I have to do the following tasks on a dataset using Apache Spark with Scala as the programming language:
- Read the dataset from HDFS. A few sample lines look like this:
deviceid,bytes,eventdate 15590657,246620,20150630 14066921,1907,20150621 14066921,1906,20150626 6522013,2349,20150626 6522013,2525,20150613
- Group the data by device id. Thus we now have a map of deviceid => (bytes,eventdate) 
- For each device, sort the set by eventdate.
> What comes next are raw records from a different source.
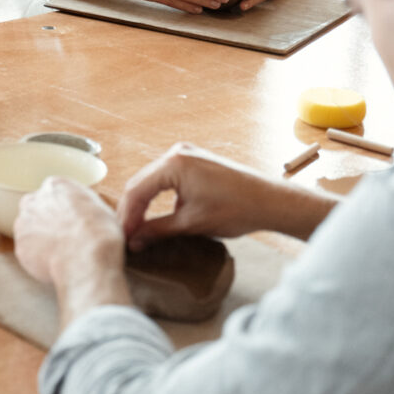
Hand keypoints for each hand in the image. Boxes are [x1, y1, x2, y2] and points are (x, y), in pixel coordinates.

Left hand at [14, 177, 123, 284]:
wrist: (88, 257)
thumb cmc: (100, 231)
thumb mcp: (98, 205)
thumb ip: (80, 202)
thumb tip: (80, 210)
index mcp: (54, 186)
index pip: (52, 193)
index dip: (62, 208)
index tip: (70, 220)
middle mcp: (34, 201)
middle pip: (35, 209)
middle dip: (45, 221)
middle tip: (63, 236)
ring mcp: (24, 224)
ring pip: (28, 230)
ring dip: (39, 239)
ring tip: (61, 252)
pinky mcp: (20, 247)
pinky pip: (28, 252)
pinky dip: (38, 258)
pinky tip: (55, 262)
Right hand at [117, 143, 317, 249]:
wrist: (271, 202)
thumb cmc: (237, 209)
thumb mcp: (191, 223)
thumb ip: (156, 230)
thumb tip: (133, 241)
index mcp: (174, 163)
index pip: (136, 190)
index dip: (126, 217)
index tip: (121, 237)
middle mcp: (177, 153)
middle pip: (141, 183)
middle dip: (131, 210)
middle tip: (124, 235)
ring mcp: (186, 155)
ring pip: (151, 181)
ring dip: (142, 204)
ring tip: (135, 227)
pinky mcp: (195, 162)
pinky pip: (165, 179)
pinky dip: (156, 196)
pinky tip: (152, 214)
We now have an ordered set of bytes based on eventdate for each device. 
- Pick the last 30 days of bytes from this ordered set. 
- Find the moving average of bytes for the last date using a time period of 30. 
- Find the standard deviation of the bytes for the final date using a time period of 30. 
- Return two values in the result (mean - kstddev) and (mean + kstddev) [Assume k = 3] 
I am using Apache Spark 1.3.0. The actual dataset is wider, and it has to run on a billion rows finally.
Here is the data structure for the dataset.
package com.testing
case class DeviceAggregates (
                        device_id: Integer,
                        bytes: Long,
                        eventdate: Integer
                   ) extends Ordered[DailyDeviceAggregates] {
  def compare(that: DailyDeviceAggregates): Int = {
    eventdate - that.eventdate
  }
}
object DeviceAggregates {
  def parseLogLine(logline: String): DailyDeviceAggregates = {
    val c = logline.split(",")
    DailyDeviceAggregates(c(0).toInt, c(1).toLong, c(2).toInt)
  }
}
The DeviceAnalyzer class looks like this:
package com.testing
import com.testing.DeviceAggregates
import org.apache.spark.{SparkContext, SparkConf}
import scala.util.Sorting
object DeviceAnalyzer {
  def main(args: Array[String]) {
    val sparkConf = new SparkConf().setAppName("Device Statistics Analyzer")
    val sc = new SparkContext(sparkConf)
    val logFile = args(0)
    val deviceAggregateLogs = sc.textFile(logFile).map(DeviceAggregates.parseLogLine).cache()
    val deviceIdsMap = deviceAggregateLogs.groupBy(_.device_id)
    deviceIdsMap.foreach(
         // I am stuck here !!
    })
    sc.stop()
  }
}
But I am stuck with the actual implementation of this algorithm beyond this point.